• _Task objective_:
Go through the material under this sentence. Return every line holding "készítés".

• _Exercise input_:
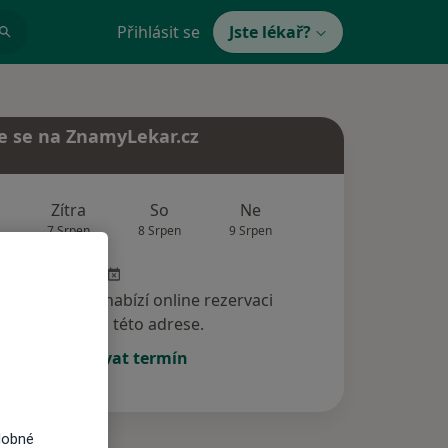
Přihlásit se
Jste lékař?
e se na ZnamyLekar.cz
Zítra
So
Ne
Po
Út
7 Srpen
8 Srpen
9 Srpen
10 Srpen
11 Srp
specialista nenabízí online rezervaci
termínu na této adrese.
Rezervovat termín
dobné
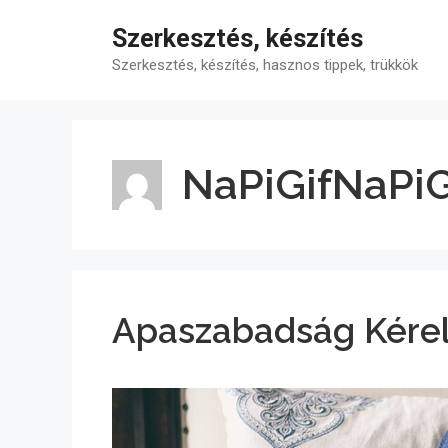
Kilépés
Szerkesztés, készítés
a
tartalomba
Szerkesztés, készítés, hasznos tippek, trükkök
NaPiGifNaPiG
Apaszabadság Kére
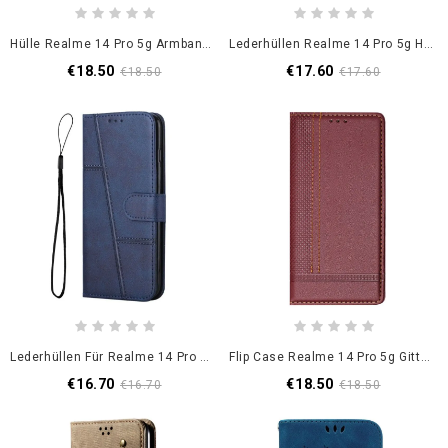
Hülle Realme 14 Pro 5g Armband Aus Flüssigsilikon
Lederhüllen Realme 14 Pro 5g Handyhülle Lederoptik
€18.50
€17.60
€18.50
€17.60
Lederhüllen Für Realme 14 Pro 5g Business-Stil
Flip Case Realme 14 Pro 5g Gittermuster
€16.70
€18.50
€16.70
€18.50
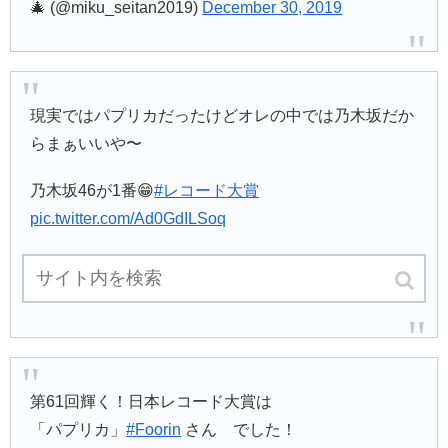
🎄 (@miku_seitan2019)
December 30, 2019
現実ではパプリカだったけどオレの中では乃木坂だか
らまぁいいや〜
乃木坂46が1番😁
#レコード大賞
pic.twitter.com/Ad0GdILSoq
— 🐊かずま 永遠の七瀬推し🍼 (@nanaseganbare46)
December 30, 2019
第61回輝く！日本レコード大賞は
「パプリカ」
#Foorin
さん でした！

• _Response to this exercise_:
Szerkesztés, készítés
Szerkesztés, készítés, hasznos tippek, trükkök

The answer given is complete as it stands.